§ **BRANO FORNITO**

════════

L’enigmatico piacere dei ricordi che riaffiorano dal passato come smossi dalle onde, con al centro le amicizie e i giochi di una volta, quasi un patrimonio di preziose istruzioni per l’immaginazione da tramandare alle giovani generazioni del nostro tempo ipertecnologico.
Può essere riassunta così l’ultima raccolta poetica di Davide Puccini, ‘Il fondo e l’onda’ (Nomos Edizioni 2016), che il critico letterario e scrittore di Piombino (12 gennaio 1948) presenterà lunedì 4 giugno alle 17 alla Sala Comparetti della Biblioteca Umanistica dell’ateneo fiorentino (piazza Brunelleschi 3/4, ingresso libero). A illustrarla con lui ci saranno anche Stefano Carrai, professore ordinario di Letteratura italiana all’Università di Siena, e Massimo Fanfani, professore associato di Linguistica italiana all’Università di Firenze. L’incontro sarà moderato da Maria Giuseppina Caramella, presidente della Fondazione il Fiore, che organizza l’appuntamento in collaborazione con la Biblioteca Umanistica.

════════

§ **VOCI FORNITE**

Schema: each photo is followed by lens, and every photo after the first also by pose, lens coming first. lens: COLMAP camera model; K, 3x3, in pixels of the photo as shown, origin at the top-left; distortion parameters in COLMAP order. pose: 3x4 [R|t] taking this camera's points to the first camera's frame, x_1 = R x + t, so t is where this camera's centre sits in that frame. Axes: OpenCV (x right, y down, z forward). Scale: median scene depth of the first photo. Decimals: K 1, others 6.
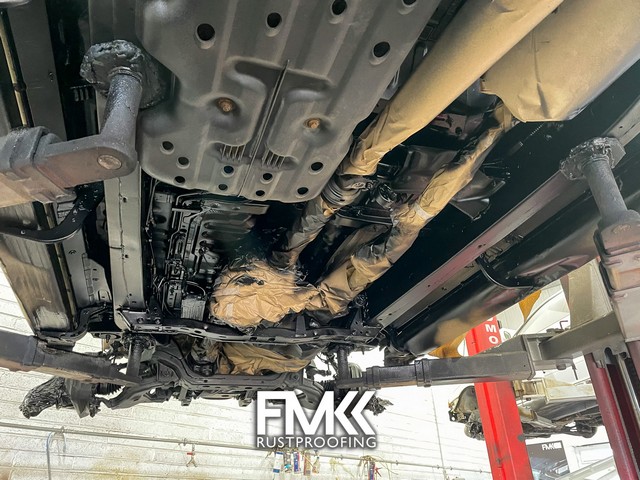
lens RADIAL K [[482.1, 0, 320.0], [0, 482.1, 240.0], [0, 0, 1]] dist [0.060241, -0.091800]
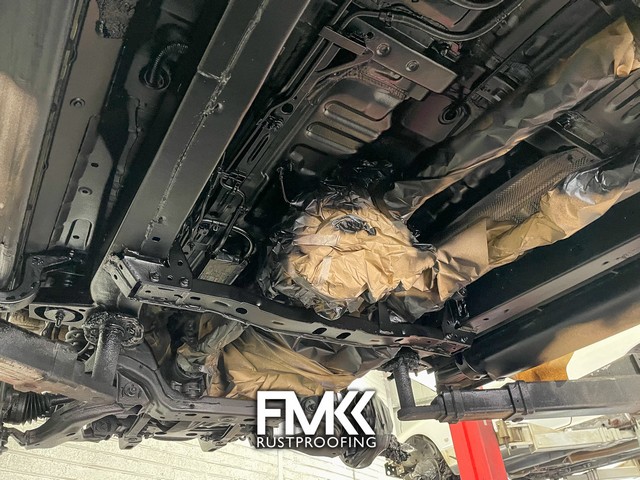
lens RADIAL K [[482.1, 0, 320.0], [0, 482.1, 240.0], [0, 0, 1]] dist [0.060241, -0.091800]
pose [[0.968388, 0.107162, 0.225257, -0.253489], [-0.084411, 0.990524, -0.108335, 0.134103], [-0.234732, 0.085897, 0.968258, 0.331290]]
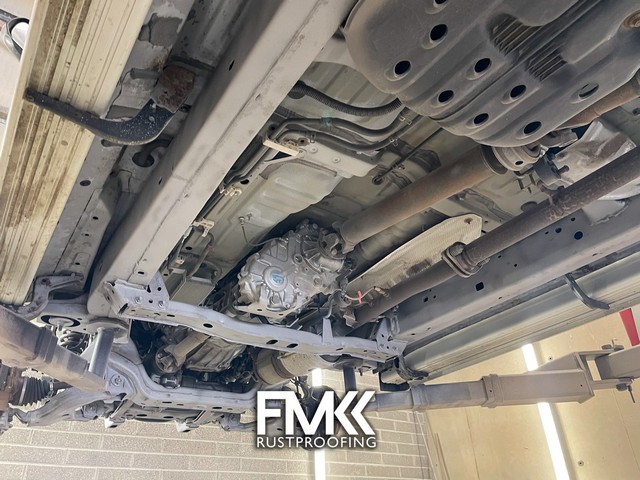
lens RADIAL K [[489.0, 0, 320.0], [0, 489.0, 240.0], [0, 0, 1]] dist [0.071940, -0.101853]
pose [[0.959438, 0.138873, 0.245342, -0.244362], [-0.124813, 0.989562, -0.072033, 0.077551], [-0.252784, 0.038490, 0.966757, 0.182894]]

════════

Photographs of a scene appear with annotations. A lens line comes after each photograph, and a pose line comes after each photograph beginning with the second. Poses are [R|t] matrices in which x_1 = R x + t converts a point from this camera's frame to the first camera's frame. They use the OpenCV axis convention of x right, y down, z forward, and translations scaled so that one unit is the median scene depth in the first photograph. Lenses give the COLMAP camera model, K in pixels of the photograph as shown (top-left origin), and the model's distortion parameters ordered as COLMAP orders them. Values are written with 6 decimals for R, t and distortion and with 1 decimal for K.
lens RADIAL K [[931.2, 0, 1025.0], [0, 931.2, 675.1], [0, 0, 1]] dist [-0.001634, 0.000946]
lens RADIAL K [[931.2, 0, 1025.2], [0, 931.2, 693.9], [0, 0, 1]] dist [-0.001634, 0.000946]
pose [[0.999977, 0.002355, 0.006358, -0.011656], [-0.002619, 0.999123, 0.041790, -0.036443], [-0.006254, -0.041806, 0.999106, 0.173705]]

════════

§ **COMPITI ED ESERCIZI**
1. Trascrivi dal brano sulla raccolta di Davide Puccini il passo che comincia con "Può essere riassunta" e prosegue fino a "la Biblioteca Umanistica.".
2. Perché, secondo il brano sulla raccolta di Davide Puccini, i ricordi e i giochi di una volta sono qualcosa da tramandare alle giovani generazioni? Rispondi in una o due frasi.
3. Chi modererà l'incontro di presentazione, secondo il brano sulla raccolta di Davide Puccini?

§ **LE TUE RISPOSTE**
1.
Può essere riassunta così l’ultima raccolta poetica di Davide Puccini, ‘Il fondo e l’onda’ (Nomos Edizioni 2016), che il critico letterario e scrittore di Piombino (12 gennaio 1948) presenterà lunedì 4 giugno alle 17 alla Sala Comparetti della Biblioteca Umanistica dell’ateneo fiorentino (piazza Brunelleschi 3/4, ingresso libero). A illustrarla con lui ci saranno anche Stefano Carrai, professore ordinario di Letteratura italiana all’Università di Siena, e Massimo Fanfani, professore associato di Linguistica italiana all’Università di Firenze. L’incontro sarà moderato da Maria Giuseppina Caramella, presidente della Fondazione il Fiore, che organizza l’appuntamento in collaborazione con la Biblioteca Umanistica.

2. Perché costituiscono quasi un patrimonio di preziose istruzioni per l'immaginazione, utile alle giovani generazioni del nostro tempo ipertecnologico.

3. Maria Giuseppina Caramella, presidente della Fondazione il Fiore.